As vésperas da Revolução Francesa, a rainha
Maria Antonieta indagou a um subordinado sobre as razões de uma
manifestação popular e foi informada de que o motivo principal era a
falta de pão. A rainha, surpresa, perguntou: "Por que não comem
brioches?" A frase entrou para a história como símbolo da alienação da
soberana, que desconhecia como viviam os seus súditos, os quais,
paradoxalmente, sustentavam a realeza.
No Brasil, dois séculos depois, o governo do Ceará — do socialista Cid
Gomes — assinou contrato de R$ 3,4 milhões para serviços de buffet e
decoração em eventos do gabinete do governador e na residência oficial,
com cardápio que incluía lagosta, escargot e caviar. O edital de
licitação, explícito e exótico, não deve diferir de outros adotados
Brasil afora. Na verdade, o apreço pela culinária requintada com
recursos públicos é característica de vários governantes.
O ex-presidente Fernando Henrique levou para Brasília a premiada chef
Roberta Sudbrack, que cultivava nos jardins do palácio horta com ervas,
legumes e verduras orgânicas. Lula teve a seu serviço o pernambucano
Caio Henri, que comandou conhecido restaurante em São Paulo. Já a
presidente Dilma contratou a chef Andréa Munhoz, que estagiou na capitai
paulista com o francês Emmanuel Bassoleil e pilotou a cozinha de vários
restaurantes brasilienses. Os salários desses profissionais não
costumam ser divulgados e sabe-se lá como são contratados. Na contramão
da sofisticação, o ex-presidente da França, François Miterrand, levou
para Paris uma chef de cuisine do interior para saborear no dia a dia
uma comida simples como a da avó.
Além dos presidentes e governadores, outros burocratas comem e bebem do
melhor. Na semana passada, por exemplo, o Contas Abertas flagrou o
Ministério das Relações Exteriores adquirindo 500 garrafas de espumante
brut com a exigência de que o produto tivesse "ao menos quatro
premiações internacionais em concursos posteriores a 2008 e fosse
amadurecido em contato com leveduras, por período mínimo de 12 meses" Já
o gabinete do Comandante da Aeronáutica gastou R$ 34,1 mil em tortas,
docinhos, bolos, croissants, rocamboles e minissonhos, entre outras
guloseimas. Tomara que não seja para distribuir como lanche nos aviões
da FAB quando transportam autoridades.
Aliás, a alimentação é apenas um dos marcos do patrimonialismo da
política brasileira. Mal esfriou o caso das iguarias, o mesmo governador
cearense passou a utilizar em suas viagens oficiais um dos três
helicópteros adquiridos por R$ 78 milhões, sem licitação, quando o uso
deveria ser restrito à Secretaria da Ciência, Tecnologia e Educação.
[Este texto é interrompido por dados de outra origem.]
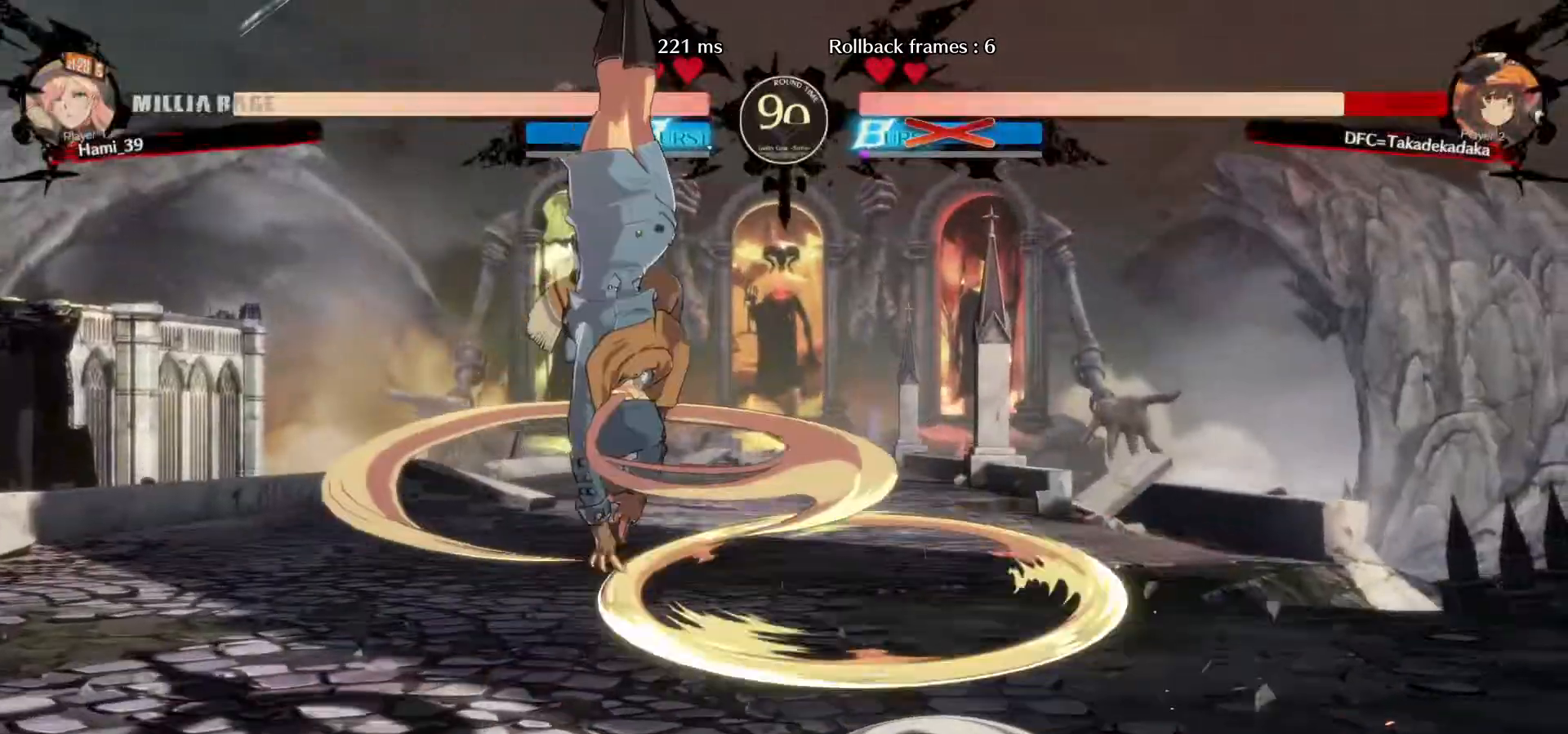
{"buttons": [], "left_stick": "right", "events": []}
Vale lembrar que Cid Gomes foi quem levou a sogra de carona para viagem
oficial de dez dias à Europa em jatinho alugado pelo governo por quase
R$ 400 mil durante o carnaval No Rio de Janeiro, o uso que o governador
Sérgio Cabral e familiares faziam dos helicópteros do Estado faria corar
Santos Dumont.
A vocação de ícaro, às custas da FAB, já deslumbrou várias autoridades
""sem noção". O cearense Paes de Andrade, assim que substituiu Sarney em
breve interinidade na Presidência da República, voou orgulhosamente com
amigos para Mombaça, a sua cidade natal Na gestão tucana, a moda dos
ministros era viajar com a família a Fernando de Noronha. Um dos filhos
de Lula, na companhia de diversos amigos, excursionou a Brasília e as
fotos da folia foram parar na internet.
Recentemente, como se sabe, familiares do presidente da Câmara, Henrique
Alves, e do ministro da Previdência, Garibaldi Alves, usaram jatinhos
da Aeronáutica para torcer pela seleção, enquanto o presidente do
Senado, Renan Calheiros, requisitava avião para comparecer ao casamento
da filha de um colega. Para não falar da comitiva de Dilma, que
atravessou o Atlântico e gastou mais de R$ 100 mil por noite para
assistir à posse do Papa Francisco. Com a turbulência das denúncias, a
FAB passou a informar quem requisita os aviões, mas não divulga os
caronas.
A discussão sobre os gastos governamentais, principalmente os das
autoridades, é absolutamente legítima. O limite entre o necessário e o
supérfluo é tênue, e a austeridade tem que ser a regra. O bom senso
recomenda que os governantes façam com os recursos públicos o que fariam
com o próprio dinheiro. No entanto, pelo que temos visto, a célebre
frase do Aparícío Torelli, o Barão de Itararé, continua atual; "Certos
políticos brasileiros confundem a vida pública com a privada."